9th October 1900 saw the birth in Edinburgh of Alastair Sim, the actor best known for his character and comedy roles.
He was the youngest of Alexander and Isabella Sim's four children. His father was a tailor who owned his own shop on Lothian Road, it is still a shop selling running gear nowadays.To use a suitable phrase for his father, I like the jib of the man, Alexander was one of a group of professional people in Edinburgh who noted the plight of wounded Veterans returning from the front who had little or no prospects of suitable accommodation or employment ahead of them. They founded the Scottish Veterans Garden City Association during the 1st World War and, under the chairmanship of Lord Salvesen, paid for the construction of houses for the use of returning servicemen.
Alexander Sim was offered, but refused, a knighthood.
For a time, the family lived above the shop, but as Alastair entered school, the business picked up enough that they were able to move to a house in Craigleith. Young Alistair was educated at Bruntsfield Primary, James Gillespie's High School and George Heriot's School. He worked for his father then another Edinburgh tailor but showed little aptitude and decided to enter Edinburgh University, studying analytical chemistry, but his further education was cut short when he was called up to the army. After the war he returned home and announced to his parents he was going to take up acting, this wnet down like a lead balloon and there was a falling out, Alistair left the family home and spent a year in the Scottish Highlands with a group of jobbing workers.

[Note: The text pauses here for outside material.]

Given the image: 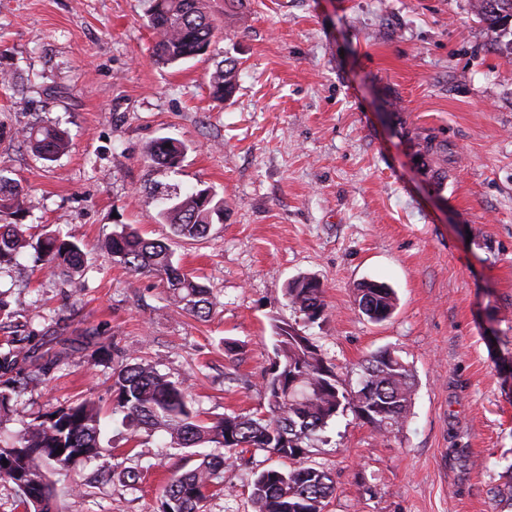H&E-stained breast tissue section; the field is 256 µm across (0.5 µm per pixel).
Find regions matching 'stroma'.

On returning to Edinburgh Sim took post in the burgh assessor's office. In his spare time, he entered poetry reading classes, winning the gold medal for verse speaking at the Edinburgh Music Festival.This led to him taking a job as a Fulton lecturer in elocution at New College, part of the University of Edinburgh.
Alastair Sim began working as a stage actor in 1930, taking on minor roles. His deep talent was soon discovered, and he was cast as Othello that same year. In 1932, he met and married Naomi Plaskill, his muse and wife for life. The couple had one child, a daughter named Merlith. It wasn't long before Sim moved to films in supporting roles. One of his more memorable characters was that of Detective Sergeant Bingham in the film series Inspector Hornleigh. His on-screen presence was so dominant that he has often been credited with "stealing the scene" from the film's star actors.
Throughout the 1940s, Sim was cast in several lead roles; he starred in the thriller Green for Danger, the comedy The Happiest Days of Your Life and Alfred Hitchcock's Stage Fright, among other major films. One of Sim's better-known portrayals was that of Captain Hook in the production of Peter Pan, a role he reprised six times during his career. In a national cinema poll in 1950, Sim was voted the most popular film actor in Britain.
I think quite a few of us will remember Alastair Sim in a slightly different role to those I have already pointed out, growing up before we had all the TV channels we have now and watching the old black & white films and the classic Belles of St Trinians where he played headmistress Millicent Fritton.
Looking through his other roles, I spotted he played the notorious Dr Knox, not once-but twice. For those who don't know, the doctor of note was a professor of Anatomy at Edinburgh University, he paid Messrs Burke & Hare for fresh cadavers to demonstrate the human anatomy at the University.
I mentioned Alistair's father refusing a knighthood, and it pleases me to tell you he too refused the offer of becoming Sir Alistair Sim in the early 70's.
He died of cancer in August 1976, insisting that his body be used for medical research - and that there should be no memorial service for him. His widow lived until 1999; she published a memoir, Dance and Skylark: Fifty Years with Alastair Sim in 1987. There is a plaque, commemorating Sim's birth, outside the Filmhouse Cinema in Lothian Road, Edinburgh, only a short distance from where he was born above his father's shop.